Anche il cibo può creare “dipendenza”, ma quali alimenti in
particolare? E perché? Cioccolato, pizza, patatine fritte e biscotti sono fra
gli alimenti che più di altri possono diventare “irresistibili”.
Un team di
ricercatori della University of
Michigan (Stati Uniti) ha cercato di individuare
il motivo per cui si può diventare dipendenti da
questi e da altri cibi. La colpa
sarebbe dei grassi aggiunti e dei carboidrati raffinati, come lo zucchero e la
farina bianca.
La ricerca, pubblicata sulla rivista US
National Library of Medicine, è stata condotta con due diversi studi su un
campione totale di oltre 500 individui. I partecipanti hanno risposto a un
questionario di 25 domande, lo Yale Food Addiction Scale, uno strumento usato
per valutare il livello didipendenza nei
confronti del cibo.
Dai risultati è emerso che sono proprio i cibi altamente processati, con
grassi aggiunti e/o carboidrati raffinati, ad essere associati a comportamenti
tipici di una dipendenza alimentare.
Al contrario i cibi non
processati, come il riso integrale, la verdura (cetrioli e broccoli), la frutta
(mele, fragole e banane) o il salmone, si collocano all’estremo opposto: non
agiscono come una “droga” per chi li consuma. Ancora, i partecipanti con un
alto Indice di massa corporea o con sintomi da dipendenza alimentare
hanno riferito di avere grossi problemi a gestire il loro rapporto con queicibi altamente processati.
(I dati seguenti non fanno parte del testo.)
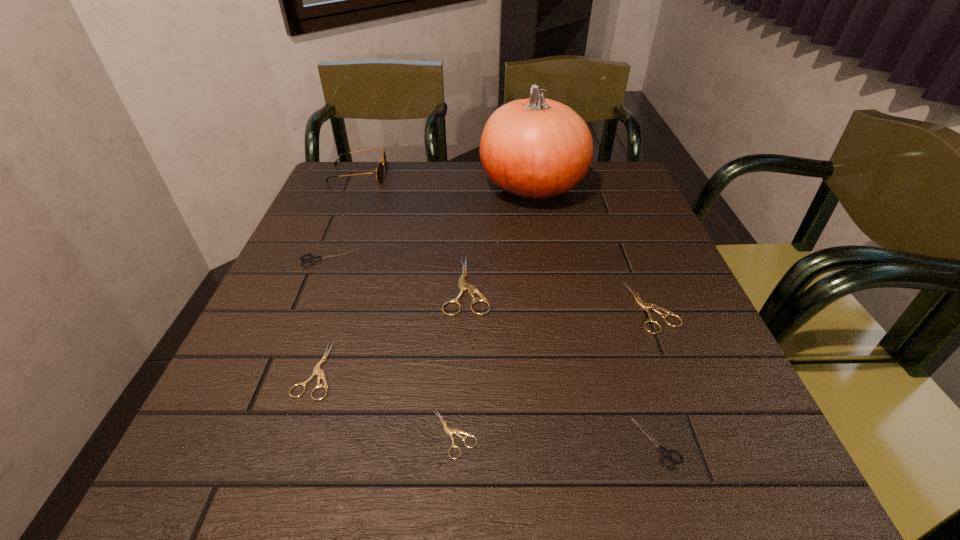
The height and width of the screenshot is (540, 960). I want to click on the tallest object, so (x=536, y=149).

Identify the location of pumpkin. (536, 149).

The image size is (960, 540). Find the location of `black sunglasses`. black sunglasses is located at coordinates (379, 170).

This screenshot has height=540, width=960. What are the coordinates of `sunglasses` in the screenshot? It's located at (379, 170).

I want to click on the biggest beige shears, so click(463, 285).

Find the location of `the bigger black shears`. the bigger black shears is located at coordinates (312, 259).

Where is `the farther black shears`? the farther black shears is located at coordinates (312, 259).

Identify the location of the rightmost beige shears. (643, 305).

Where is `the third nearest shears`? This screenshot has height=540, width=960. the third nearest shears is located at coordinates (317, 370).

The width and height of the screenshot is (960, 540). What are the coordinates of `the sixth farthest object` in the screenshot? It's located at (317, 370).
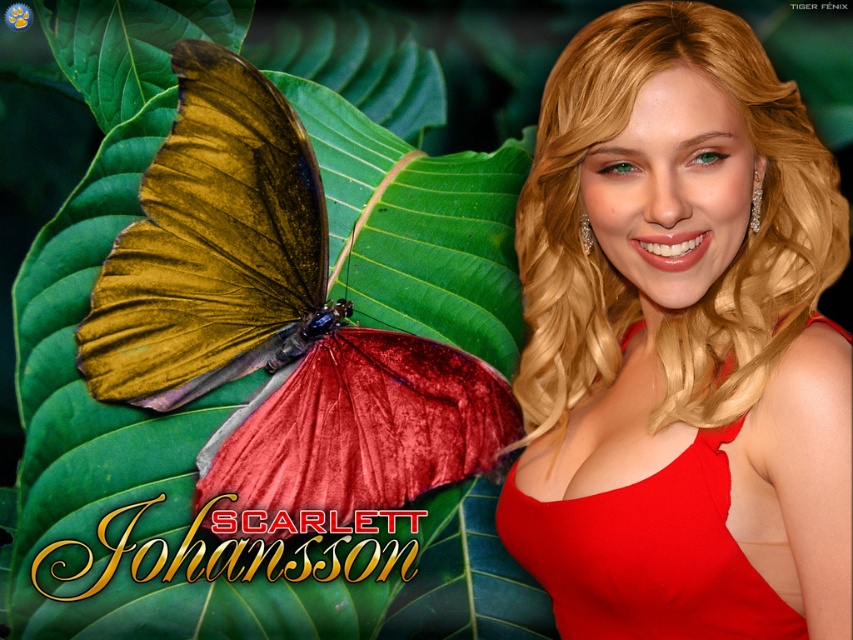
Between shiny metallic butterfly at center-left and matte red dress at right, which one is positioned lower?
Come spiegano i ricercatori, questo studio
può aiutare a definire nuovi trattamenti dell’obesità. Potrebbe non essere
sufficiente, infatti, intervenire sulla dieta riducendo l’assunzione di alcuni
cibi ma piuttosto potrebbero servire alcuni metodi impiegati per il trattamento
delle dipendenze da
fumo di sigaretta, alcol e droghe.
Perché il cibo può dare dipendenza?
Quali sono i sintomi principali della dipendenza da cibo e cosa può comportare?
Quali sono i sintomi principali della dipendenza da cibo e cosa può comportare?
«Mangiare è un comportamento complesso che
risponde principalmente a un bisogno fisiologico che coinvolge diversi ormoni,
neurotrasmettitori e sistemi nell’organismo, ma indubbiamente il cibo ha anche
un ruolo importante per rispondere a bisogni emotivi attivando una sorta di
sistema piacere e ricompensa», spiega la dottoressa Manuela Pastore, dietista dell’ospedale Humanitas.
I cibi che
più frequentemente possono portare a minare la capacità di mantenere il
controllo sulle quantità assunte – continua – sono i cibi ricchi di zuccheri (dolciumi,
cioccolato), di grassi e sale (snack salati)».
«Bisogna distinguere la “voglia” di un determinato cibo e il suo consumo eccessivo
occasionale da quella che viene definita una vera “dipendenza” e che più
correttamente potrebbe essere inquadrata nei disturbi del comportamento
alimentare. In questo caso non si tratta del semplice desiderio, per quanto
grande, di un alimento ma ha le caratteristiche dell’impellenza ripetuta e
frequente di un consumo incontrollato di cibo e
dall’esistenza di sintomi di astinenza, un simile atteggiamento deve essere
adeguatamente valutato in centri specializzati», conclude la dottoressa.